Leo Feichtmeier gibt bis heute keine Ruhe. Zum 25. Jahrestag der Katastrophe von Tschernobyl­ hielt er eine Andacht in der kleinen Waldlichtung mit den abgebrochenen Händen der gestohlenen Christusfigur. Doch diese Hände nimmt heute kaum jemand wahr. Sie bleiben im Schatten eines mächtigen Kreuzes, an dem die zweite Christusfigur des Holzbildhauers Preisl hängt. Sie ist deutlich größer und schwerer als ihre Vorgängerin. Zu groß, um über Nacht zu verschwinden.

50 Männer richten das Kreuz auf

Als Preisl im Februar 1986 erfährt, dass seine Christusfigur vom Baum gerissen wurde, zögert er nicht lange. Während die Marterlgemeinde Geld sammelt, kauft er Bildhauerblöcke aus Weymouthkiefer, vier Meter lang, leimt sie zusammen und schraubt die erste Lage an die Rückwand seines Schuppens. Block für Block leimt er aufeinander – bis der Schuppen unter der Last einer Tonne Holz zu kippen beginnt. Er stützt den Schuppen ab und macht sich an die Arbeit. Sechs Wochen lang hämmert, sägt und meißelt er im Garten seines Elternhauses, zu Ostern ist sein Werk vollendet.

__Bereitgestelltes Material__
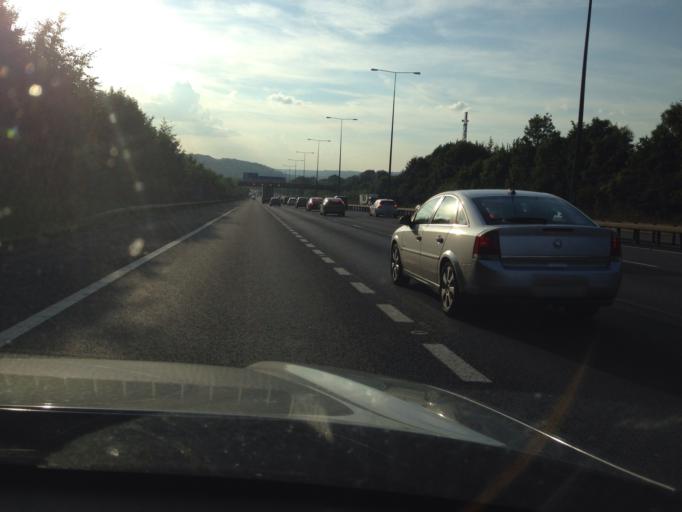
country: GB
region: England
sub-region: Buckinghamshire
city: Beaconsfield
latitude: 51.5991
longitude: -0.6789
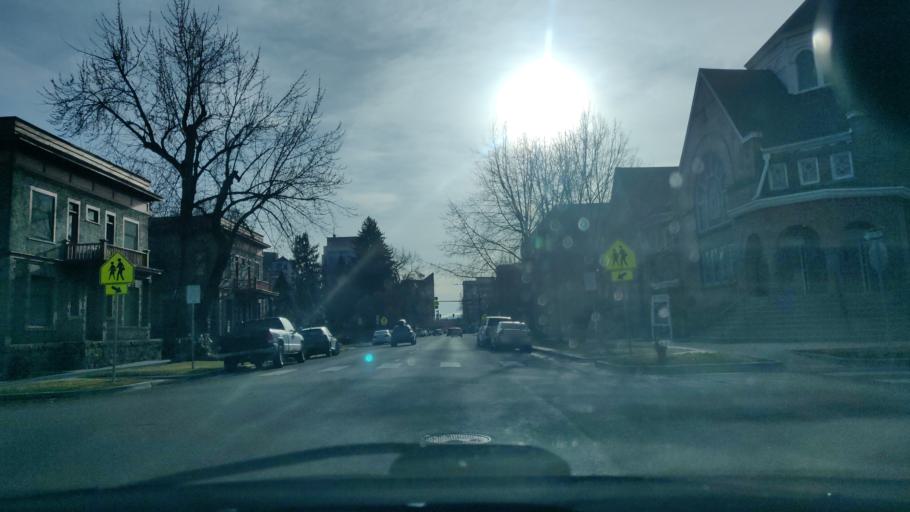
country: US
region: Idaho
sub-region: Ada County
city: Boise
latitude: 43.6209
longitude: -116.2002
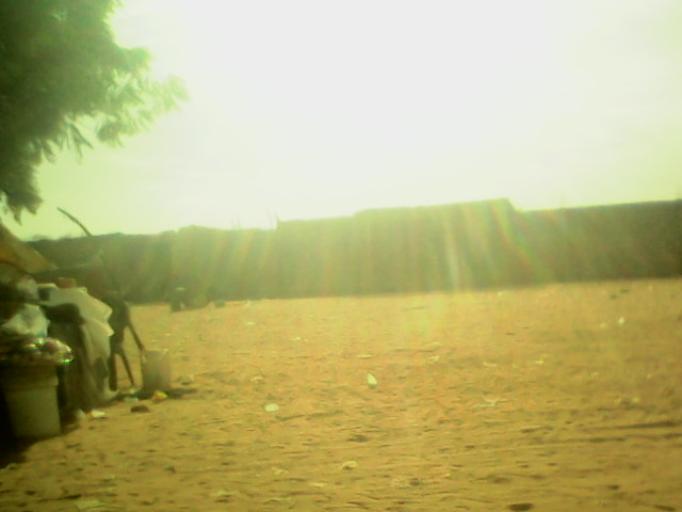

__Aufgaben__
- A) Wiederhole den Ausgangstext zur Christusfigur wortgetreu und vollständig.
- B) Setze sämtliche Zeilen der Datensätze in eine Markdown-Tabelle mit den Spalten „Nr.“ und „Zeile“ um und lass Leerzeilen aus. Die Bilder gehören nicht in die Antwort.

__Antworten nacheinander__
- A)
Leo Feichtmeier gibt bis heute keine Ruhe. Zum 25. Jahrestag der Katastrophe von Tschernobyl­ hielt er eine Andacht in der kleinen Waldlichtung mit den abgebrochenen Händen der gestohlenen Christusfigur. Doch diese Hände nimmt heute kaum jemand wahr. Sie bleiben im Schatten eines mächtigen Kreuzes, an dem die zweite Christusfigur des Holzbildhauers Preisl hängt. Sie ist deutlich größer und schwerer als ihre Vorgängerin. Zu groß, um über Nacht zu verschwinden.

50 Männer richten das Kreuz auf

Als Preisl im Februar 1986 erfährt, dass seine Christusfigur vom Baum gerissen wurde, zögert er nicht lange. Während die Marterlgemeinde Geld sammelt, kauft er Bildhauerblöcke aus Weymouthkiefer, vier Meter lang, leimt sie zusammen und schraubt die erste Lage an die Rückwand seines Schuppens. Block für Block leimt er aufeinander – bis der Schuppen unter der Last einer Tonne Holz zu kippen beginnt. Er stützt den Schuppen ab und macht sich an die Arbeit. Sechs Wochen lang hämmert, sägt und meißelt er im Garten seines Elternhauses, zu Ostern ist sein Werk vollendet.

- B)
| Nr. | Zeile |
|---|---|
| 1 | country: GB |
| 2 | region: England |
| 3 | sub-region: Buckinghamshire |
| 4 | city: Beaconsfield |
| 5 | latitude: 51.5991 |
| 6 | longitude: -0.6789 |
| 7 | country: US |
| 8 | region: Idaho |
| 9 | sub-region: Ada County |
| 10 | city: Boise |
| 11 | latitude: 43.6209 |
| 12 | longitude: -116.2002 |